[Working data]

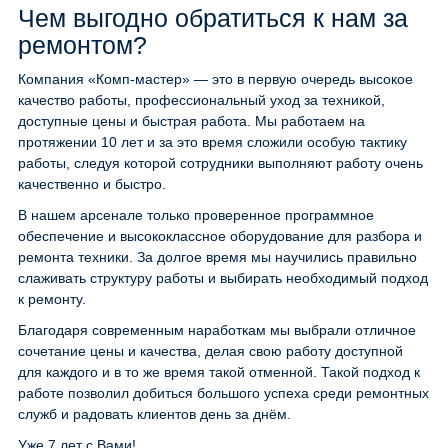
Чем выгодно обратиться к нам за
ремонтом?
Компания «Комп-мастер» — это в первую очередь высокое
качество работы, профессиональный уход за техникой,
доступные цены и быстрая работа. Мы работаем на
протяжении 10 лет и за это время сложили особую тактику
работы, следуя которой сотрудники выполняют работу очень
качественно и быстро.
В нашем арсенале только проверенное программное
обеспечение и высококлассное оборудование для разбора и
ремонта техники. За долгое время мы научились правильно
слаживать структуру работы и выбирать необходимый подход
к ремонту.
Благодаря современным наработкам мы выбрали отличное
сочетание цены и качества, делая свою работу доступной
для каждого и в то же время такой отменной. Такой подход к
работе позволил добиться большого успеха среди ремонтных
служб и радовать клиентов день за днём.
Уже 7 лет с Вами!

[/Working data]

> [What the task asks]
Having removed the pictures, write out the records exactly as they stand.

> [Worked solution]
Чем выгодно обратиться к нам за
ремонтом?
Компания «Комп-мастер» — это в первую очередь высокое
качество работы, профессиональный уход за техникой,
доступные цены и быстрая работа. Мы работаем на
протяжении 10 лет и за это время сложили особую тактику
работы, следуя которой сотрудники выполняют работу очень
качественно и быстро.
В нашем арсенале только проверенное программное
обеспечение и высококлассное оборудование для разбора и
ремонта техники. За долгое время мы научились правильно
слаживать структуру работы и выбирать необходимый подход
к ремонту.
Благодаря современным наработкам мы выбрали отличное
сочетание цены и качества, делая свою работу доступной
для каждого и в то же время такой отменной. Такой подход к
работе позволил добиться большого успеха среди ремонтных
служб и радовать клиентов день за днём.
Уже 7 лет с Вами!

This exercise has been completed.